During the 1.5-hour meeting, Wall, Steamboat Springs police Capt. Joel Rae, Advocates Against Battering and Abuse Excutive Director Diane Moore and a representative of the Colorado Division of Criminal Justice, educated the community about sexually violent predators. They explained how to help victims of sexual crimes and why Colorado requires law enforcement agencies to inform communities about sexually violent predators.
A sexually violent predator is the most severe classification given to a sex offender.
Noel, who registered as a sex offender with the Sheriff’s Office in October 2006, was convicted in Oregon in 1998 of first-degree sexual abuse on a girl who was between the ages of 5 and 8. The girl knew Noel, Wall said. It is Noel’s only sexual conviction, he added.
Bill Fritsche, who is Noel’s attorney, said the crime Noel was convicted of did not classify him as a sexually violent predator. Noel was given the status because he failed to register as a sex offender in Oregon, Fritsche said.
Fritsche said he spoke to Noel on Friday and that Noel wants the community to not be afraid of his presence in Routt County.
“He said, ‘The county does not need to be afraid of me,'” Fritsche said. “(Noel) is within himself. He doesn’t strike me as a dangerous guy. He strikes me as very mellow.”
Wall and Rae conveyed messages that any retaliation or vigilantism against Noel would not be tolerated, and that such behavior could be worse for a community because it forces the sexual offender “underground.”
“Vigilantism, harassment, threats and intimidation are counterproductive to the best interest and safety of the community,” Wall said. “We don’t want sex offenders to be driven underground. We want them to be visible. We want to know where they are.”
After the presentation, people were allowed to write down questions, which the panel answered as openly and honestly as possible.
Many questions referenced the safety of the community’s children, and what parents should do to protect their children.
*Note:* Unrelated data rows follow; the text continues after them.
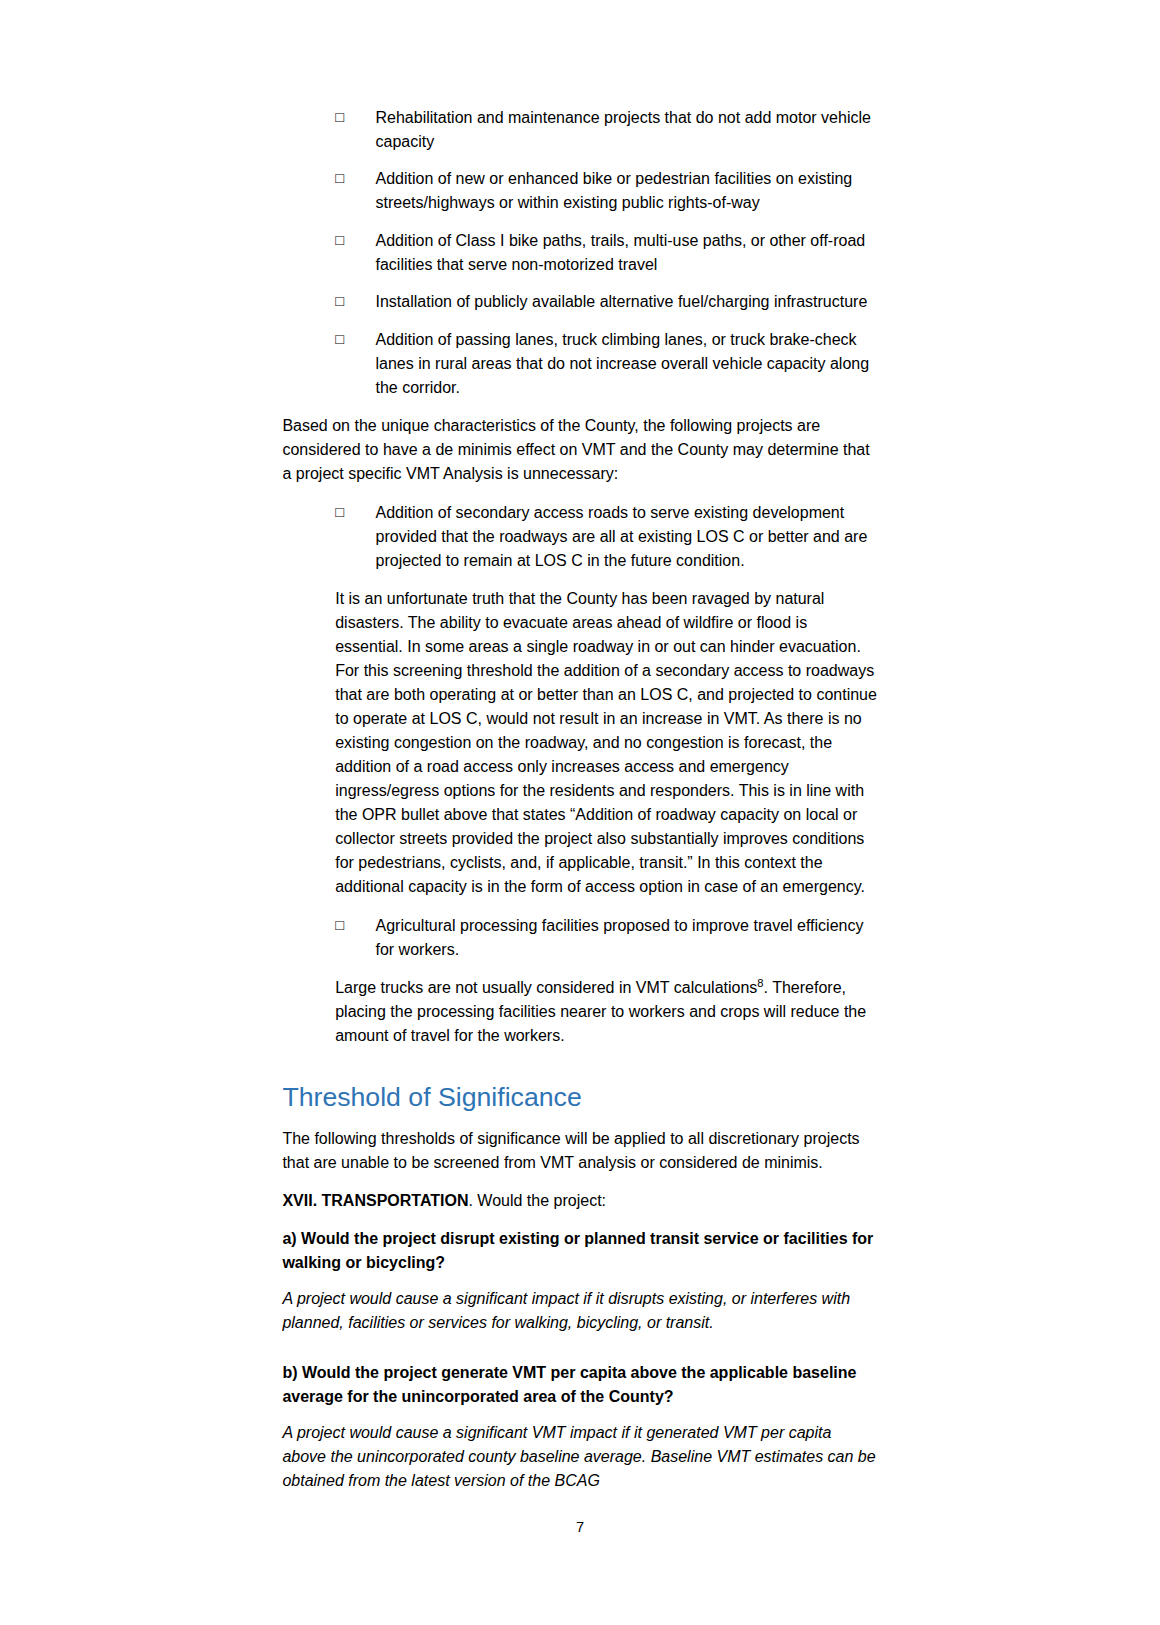Rehabilitation and maintenance projects that do not add motor vehicle capacity
Addition of new or enhanced bike or pedestrian facilities on existing streets/highways or within existing public rights-of-way
Addition of Class I bike paths, trails, multi-use paths, or other off-road facilities that serve non-motorized travel
Installation of publicly available alternative fuel/charging infrastructure
Addition of passing lanes, truck climbing lanes, or truck brake-check lanes in rural areas that do not increase overall vehicle capacity along the corridor.
Based on the unique characteristics of the County, the following projects are considered to have a de minimis effect on VMT and the County may determine that a project specific VMT Analysis is unnecessary:
Addition of secondary access roads to serve existing development provided that the roadways are all at existing LOS C or better and are projected to remain at LOS C in the future condition.
It is an unfortunate truth that the County has been ravaged by natural disasters. The ability to evacuate areas ahead of wildfire or flood is essential. In some areas a single roadway in or out can hinder evacuation. For this screening threshold the addition of a secondary access to roadways that are both operating at or better than an LOS C, and projected to continue to operate at LOS C, would not result in an increase in VMT. As there is no existing congestion on the roadway, and no congestion is forecast, the addition of a road access only increases access and emergency ingress/egress options for the residents and responders. This is in line with the OPR bullet above that states “Addition of roadway capacity on local or collector streets provided the project also substantially improves conditions for pedestrians, cyclists, and, if applicable, transit.” In this context the additional capacity is in the form of access option in case of an emergency.
Agricultural processing facilities proposed to improve travel efficiency for workers.
Large trucks are not usually considered in VMT calculations8. Therefore, placing the processing facilities nearer to workers and crops will reduce the amount of travel for the workers.
Threshold of Significance
The following thresholds of significance will be applied to all discretionary projects that are unable to be screened from VMT analysis or considered de minimis.
XVII. TRANSPORTATION. Would the project:
a) Would the project disrupt existing or planned transit service or facilities for walking or bicycling?
A project would cause a significant impact if it disrupts existing, or interferes with planned, facilities or services for walking, bicycling, or transit.
b) Would the project generate VMT per capita above the applicable baseline average for the unincorporated area of the County?
A project would cause a significant VMT impact if it generated VMT per capita above the unincorporated county baseline average. Baseline VMT estimates can be obtained from the latest version of the BCAG
7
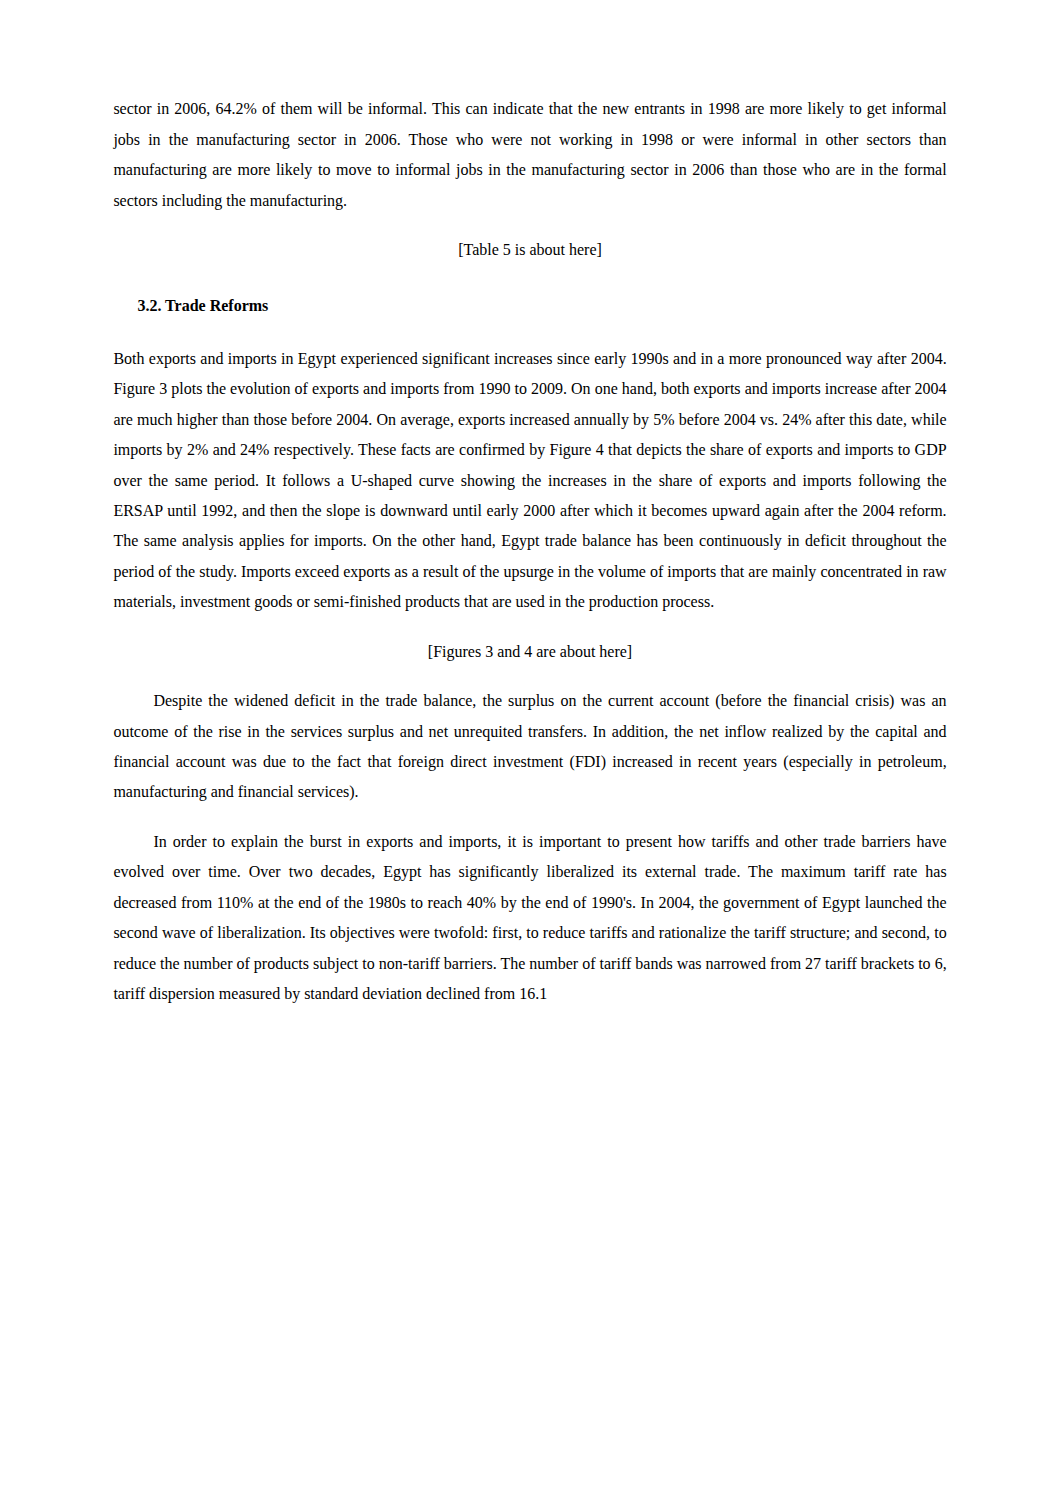sector in 2006, 64.2% of them will be informal. This can indicate that the new entrants in 1998 are more likely to get informal jobs in the manufacturing sector in 2006. Those who were not working in 1998 or were informal in other sectors than manufacturing are more likely to move to informal jobs in the manufacturing sector in 2006 than those who are in the formal sectors including the manufacturing.
[Table 5 is about here]
3.2. Trade Reforms
Both exports and imports in Egypt experienced significant increases since early 1990s and in a more pronounced way after 2004. Figure 3 plots the evolution of exports and imports from 1990 to 2009. On one hand, both exports and imports increase after 2004 are much higher than those before 2004. On average, exports increased annually by 5% before 2004 vs. 24% after this date, while imports by 2% and 24% respectively. These facts are confirmed by Figure 4 that depicts the share of exports and imports to GDP over the same period. It follows a U-shaped curve showing the increases in the share of exports and imports following the ERSAP until 1992, and then the slope is downward until early 2000 after which it becomes upward again after the 2004 reform. The same analysis applies for imports. On the other hand, Egypt trade balance has been continuously in deficit throughout the period of the study. Imports exceed exports as a result of the upsurge in the volume of imports that are mainly concentrated in raw materials, investment goods or semi-finished products that are used in the production process.
[Figures 3 and 4 are about here]
Despite the widened deficit in the trade balance, the surplus on the current account (before the financial crisis) was an outcome of the rise in the services surplus and net unrequited transfers. In addition, the net inflow realized by the capital and financial account was due to the fact that foreign direct investment (FDI) increased in recent years (especially in petroleum, manufacturing and financial services).
In order to explain the burst in exports and imports, it is important to present how tariffs and other trade barriers have evolved over time. Over two decades, Egypt has significantly liberalized its external trade. The maximum tariff rate has decreased from 110% at the end of the 1980s to reach 40% by the end of 1990's. In 2004, the government of Egypt launched the second wave of liberalization. Its objectives were twofold: first, to reduce tariffs and rationalize the tariff structure; and second, to reduce the number of products subject to non-tariff barriers. The number of tariff bands was narrowed from 27 tariff brackets to 6, tariff dispersion measured by standard deviation declined from 16.1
“When I find out a sex offender has moved into Steamboat, I take the picture home and educate my kids,” Rae said. “We don’t want to let people change our lives. It’s not, ‘Oh my God, I can’t let the kids go outside.’ It’s not about that. It’s about education.”
Rae suggested parents explain the situation to children and how to be safe, but to avoid frightening details.
Sexual offender registries are available for viewing at the Routt County Sheriff’s Office, the Steamboat Springs Police Department and on their Web sites as well as on the Colorado Bureau of Investigation Web site.